◆ **Activities**:
1 – For each statement below, say yes or no as to whether it agrees with the rabbit paralysis passage, and quote the passage's deciding words. (a) The symptoms usually develop gradually in a rabbit that was already unwell. (b) The West Australian Rabbit Council had help from Murdoch University. (c) Selenium is described as a vitamin.
2 – Reproduce the part of the rabbit paralysis passage between "One likely cause" and "unable to walk.", inclusive.

Recent issues of Fur & Feather have discussed this often fatal problem. The symptoms include the rabbit suddenly becoming unstable or wobbly on its legs progressing to paralysis of the hind quarters, or being found lying limp on its side and when being picked up having little or no movement in any of its limbs. Other symptoms can include epileptic type fits, head tilt, rolling around, weight loss and lack of balance. These symptoms occur suddenly in an otherwise healthy rabbit who often dies within days. There appear to be a number of possible different causes such as encephalitizoon cunniculi, severe vitamin deficiency, tumours, intervertebrate disc disease, spondylosis, eating poisonous substances (plants, paints, herbage where a cat or dog has defecated).

One likely cause identified by the West Australian Rabbit Council after a lot of experimentation and medical analysis, and with the aid of Murdoch University, is Vitamin E deficiency. Vitamin E is necessary for the absorption of selenium, a mineral which is part of an enzyme which is involved in the removal of peroxides formed normally in the tissues. The rabbit depends almost entirely on Vitamin E for protection against peroxide damage (and no we are not talking about bleach-blond surfies here). If either Vitamin E or selenium are deficient, the peroxides cause tissue breakdown in the muscles, infertility, re-absorption of foetuses, etc. If the damaged tissue is in the heart, then they suffer heart failure; if in the breathing muscles, then they have respiratory problems or fluid on the lungs; if in the skeletal muscles, they appear stiff and weak and unable to walk.

◆ **Data supplied**:
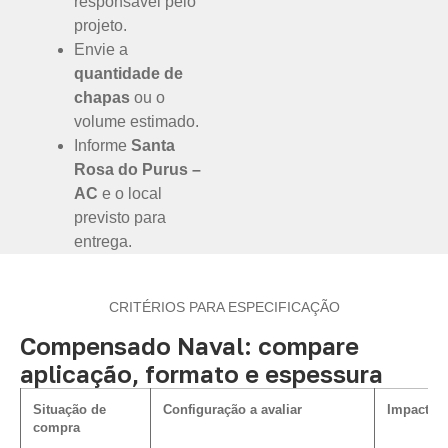
responsável pelo
projeto.
Envie a
quantidade de
chapas
ou o
volume estimado.
Informe
Santa
Rosa do Purus –
AC
e o local
previsto para
entrega.
CRITÉRIOS PARA ESPECIFICAÇÃO
Compensado Naval: compare
aplicação, formato e espessura
Situação de
Configuração a avaliar
Impacto n
compra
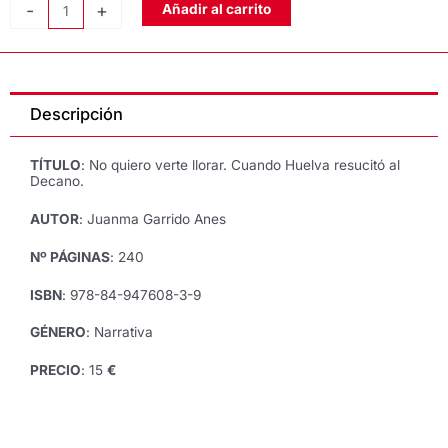
NO
-
+
Añadir al carrito
QUIERO
VERTE
LLORAR,
de
Descripción
Juanma
Garrido
Anes
TÍTULO
: No quiero verte llorar. Cuando Huelva resucitó al
cantidad
Decano.
AUTOR
: Juanma Garrido Anes
Nº PÁGINAS
: 240
ISBN
: 978-84-947608-3-9
GÉNERO
: Narrativa
PRECIO
: 15
€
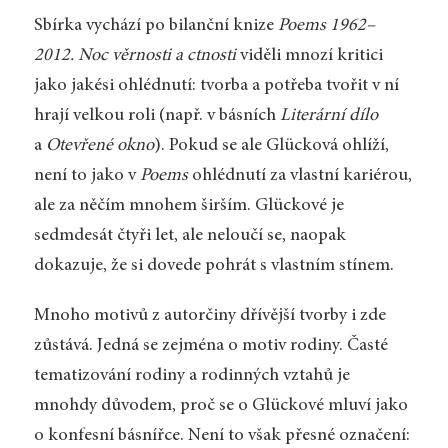
Sbírka vychází po bilanční knize
Poems 1962–
2012. Noc věrnosti a ctnosti
viděli mnozí kritici
jako jakési ohlédnutí: tvorba a potřeba tvořit v ní
hrají velkou roli (např. v básních
Literární dílo
a
Otevřené okno
). Pokud se ale Glücková ohlíží,
není to jako v
Poems
ohlédnutí za vlastní kariérou,
ale za něčím mnohem širším. Glückové je
sedmdesát čtyři let, ale neloučí se, naopak
dokazuje, že si dovede pohrát s vlastním stínem.
Mnoho motivů z autorčiny dřívější tvorby i zde
zůstává. Jedná se zejména o motiv rodiny. Časté
tematizování rodiny a rodinných vztahů je
mnohdy důvodem, proč se o Glückové mluví jako
o konfesní básnířce. Není to však přesné označení:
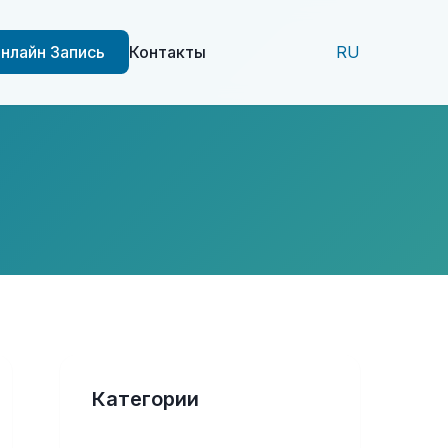
нлайн Запись
Контакты
RU
Категории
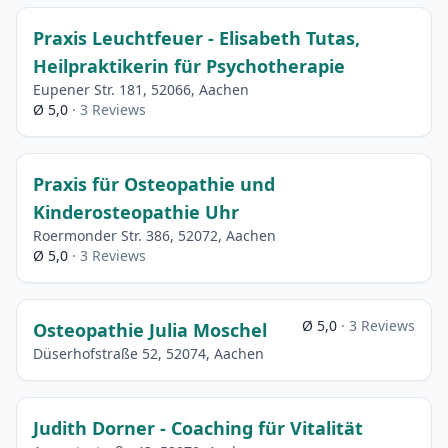
Praxis Leuchtfeuer - Elisabeth Tutas,
Heilpraktikerin für Psychotherapie
Eupener Str. 181, 52066, Aachen
Ø 5,0
· 3 Reviews
Praxis für Osteopathie und
Kinderosteopathie Uhr
Roermonder Str. 386, 52072, Aachen
Ø 5,0
· 3 Reviews
Ø 5,0
· 3 Reviews
Osteopathie Julia Moschel
Düserhofstraße 52, 52074, Aachen
Judith Dorner - Coaching für Vitalität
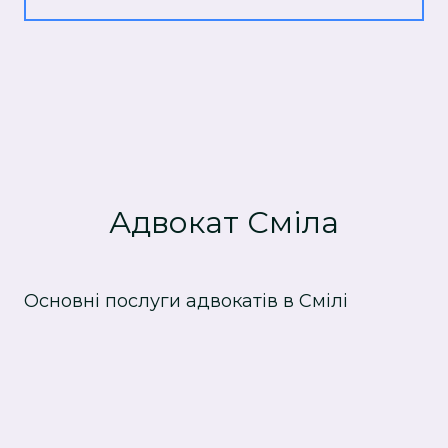
Адвокат Сміла
Основні послуги адвокатів в Смілі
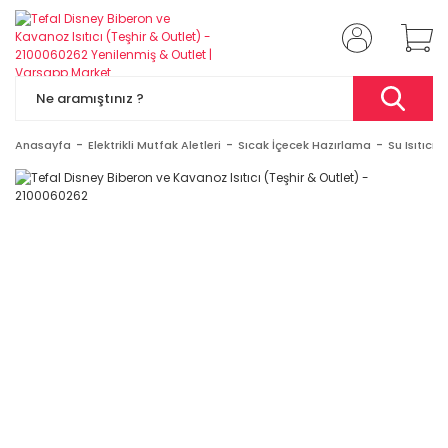
Anasayfa
Elektrikli Mutfak Aletleri
Sıcak İçecek Hazırlama
Su Isıtıcıla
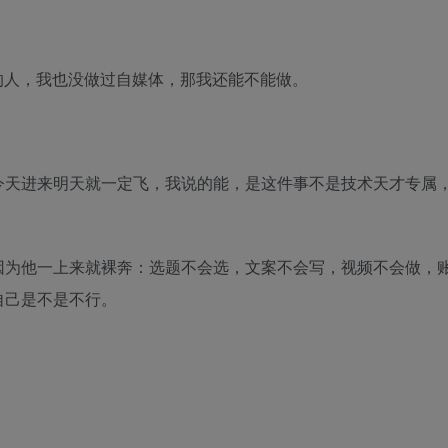
的人，我也没做过自媒体，那我还能不能做。
今天进来明天就一定飞，我说的能，是这件事不是技术天才专属
因为他一上来就裸奔：选题不会选，文案不会写，视频不会做，
自己是不是不行。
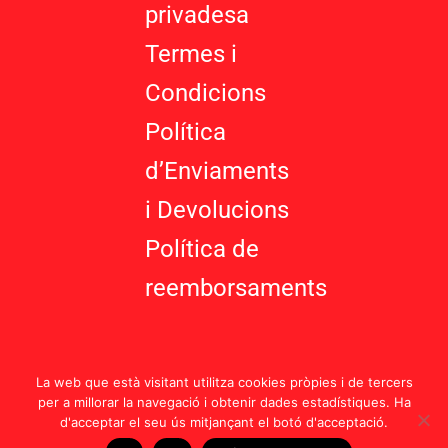
g
privadesa
Termes i
Condicions
Política
d’Enviaments
i Devolucions
Política de
reemborsaments
La web que està visitant utilitza cookies pròpies i de tercers
per a millorar la navegació i obtenir dades estadístiques. Ha
d'acceptar el seu ús mitjançant el botó d'acceptació.
Política d’Enviaments i Devolucions |
Termes i Condicions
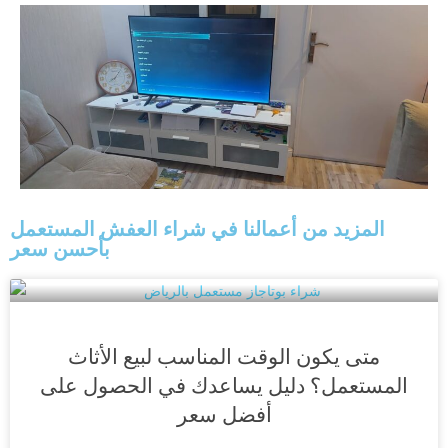
المزيد من أعمالنا في شراء العفش المستعمل
بأحسن سعر
متى يكون الوقت المناسب لبيع الأثاث
المستعمل؟ دليل يساعدك في الحصول على
أفضل سعر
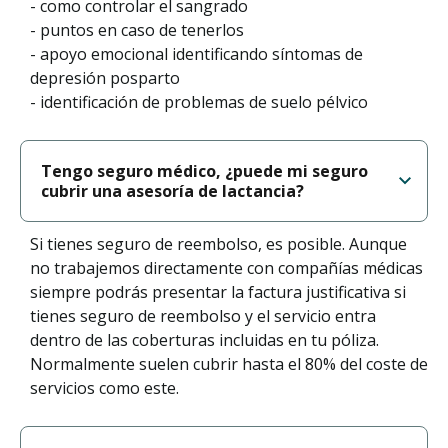
- como controlar el sangrado
- puntos en caso de tenerlos
- apoyo emocional identificando síntomas de
depresión posparto
- identificación de problemas de suelo pélvico
Tengo seguro médico, ¿puede mi seguro
cubrir una asesoría de lactancia?
Si tienes seguro de reembolso, es posible. Aunque
no trabajemos directamente con compañías médicas
siempre podrás presentar la factura justificativa si
tienes seguro de reembolso y el servicio entra
dentro de las coberturas incluidas en tu póliza.
Normalmente suelen cubrir hasta el 80% del coste de
servicios como este.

◆ **List of answers**:
1 –
(a) No: "These symptoms occur suddenly in an otherwise healthy rabbit who often dies within days."
(b) Yes: "with the aid of Murdoch University"
(c) No: "selenium, a mineral which is part of an enzyme"

2 –
One likely cause identified by the West Australian Rabbit Council after a lot of experimentation and medical analysis, and with the aid of Murdoch University, is Vitamin E deficiency. Vitamin E is necessary for the absorption of selenium, a mineral which is part of an enzyme which is involved in the removal of peroxides formed normally in the tissues. The rabbit depends almost entirely on Vitamin E for protection against peroxide damage (and no we are not talking about bleach-blond surfies here). If either Vitamin E or selenium are deficient, the peroxides cause tissue breakdown in the muscles, infertility, re-absorption of foetuses, etc. If the damaged tissue is in the heart, then they suffer heart failure; if in the breathing muscles, then they have respiratory problems or fluid on the lungs; if in the skeletal muscles, they appear stiff and weak and unable to walk.